**Task details**: From the first line to the last, write out the records exactly, leaving out images.
<<<<
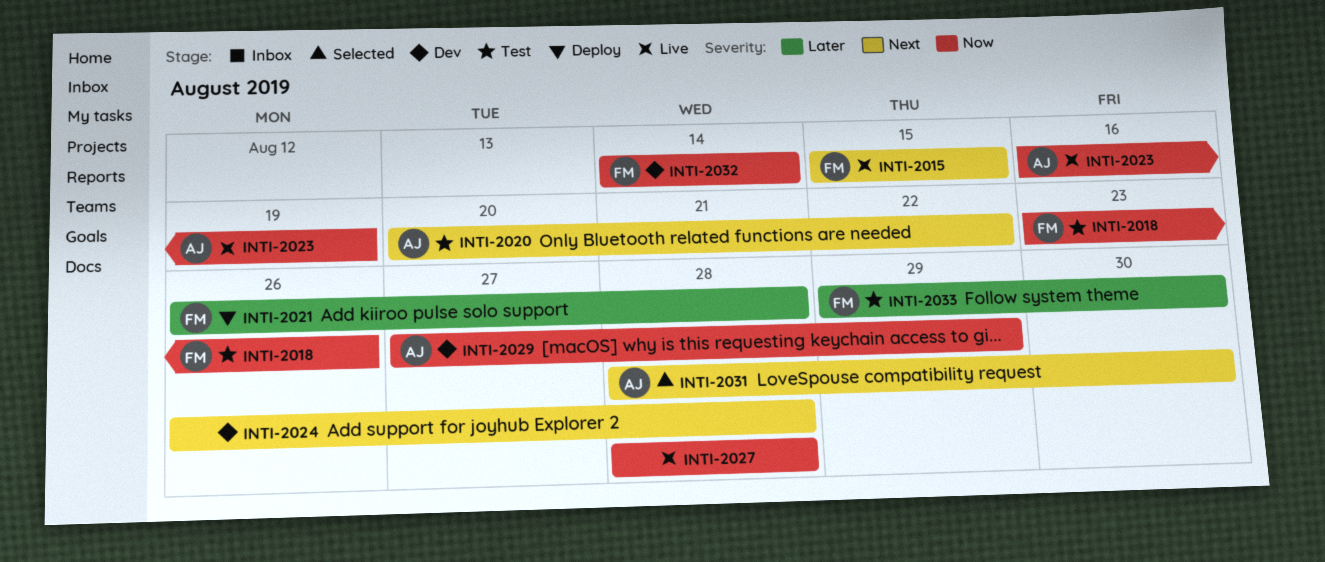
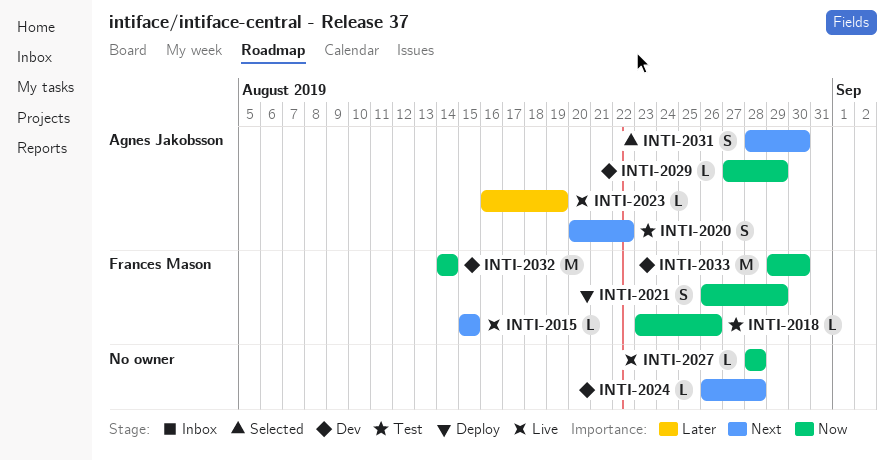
INTI-2021, priority: Later -> Now
INTI-2021, due: Aug 28 -> Aug 29
INTI-2023, priority: Now -> Later
INTI-2033, status: Test -> Dev
INTI-2033, priority: Later -> Now

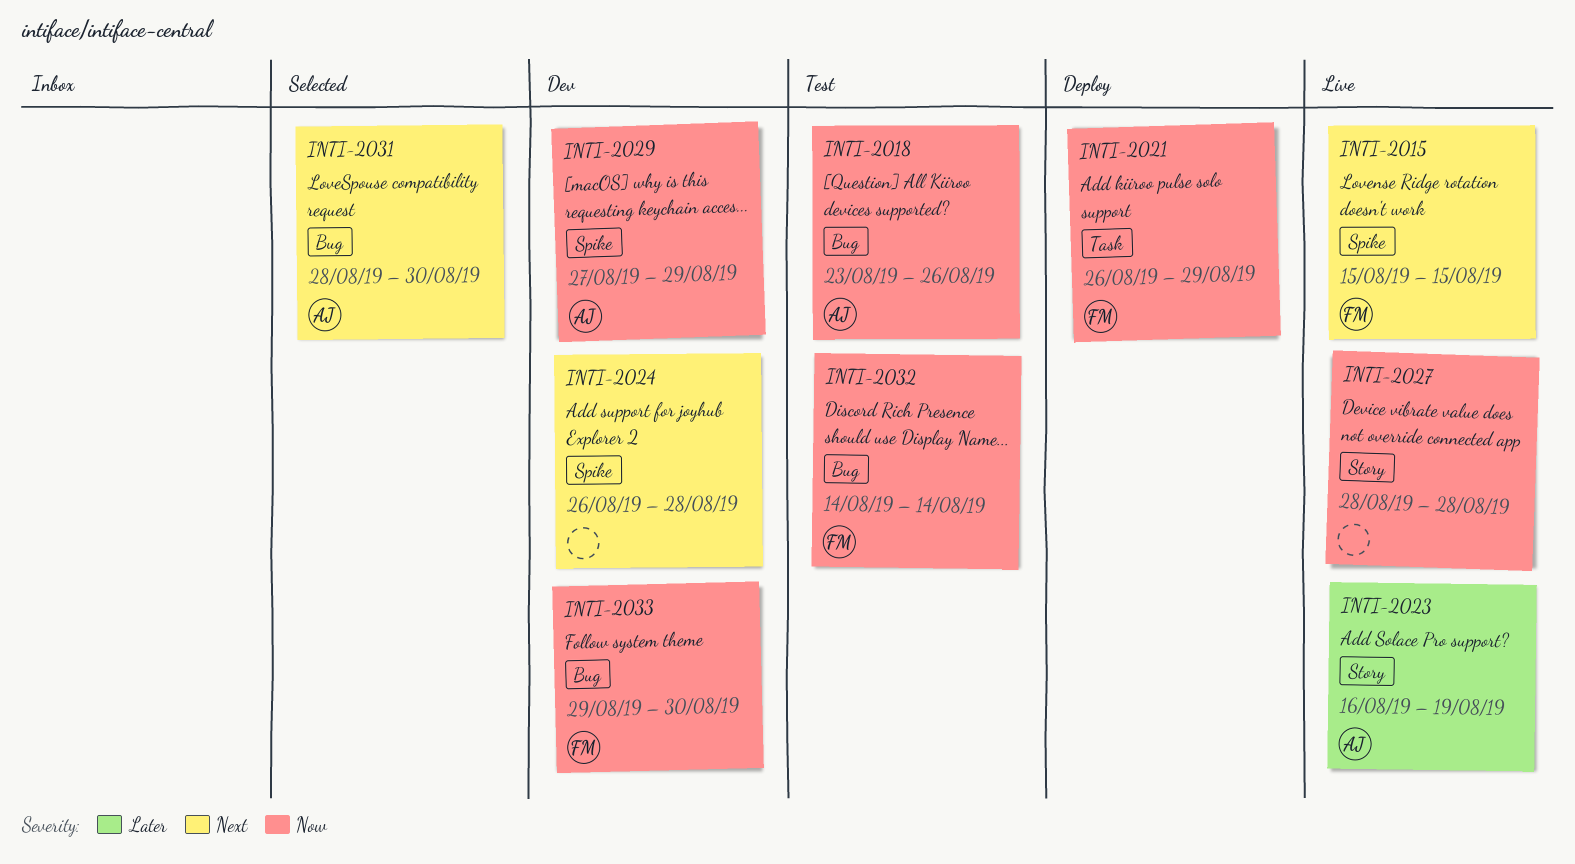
INTI-2018, owner: Frances Mason -> Agnes Jakobsson
INTI-2020: present -> none
INTI-2032, status: Dev -> Test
>>>>
**Exercise solution**:
INTI-2021, priority: Later -> Now
INTI-2021, due: Aug 28 -> Aug 29
INTI-2023, priority: Now -> Later
INTI-2033, status: Test -> Dev
INTI-2033, priority: Later -> Now

INTI-2018, owner: Frances Mason -> Agnes Jakobsson
INTI-2020: present -> none
INTI-2032, status: Dev -> Test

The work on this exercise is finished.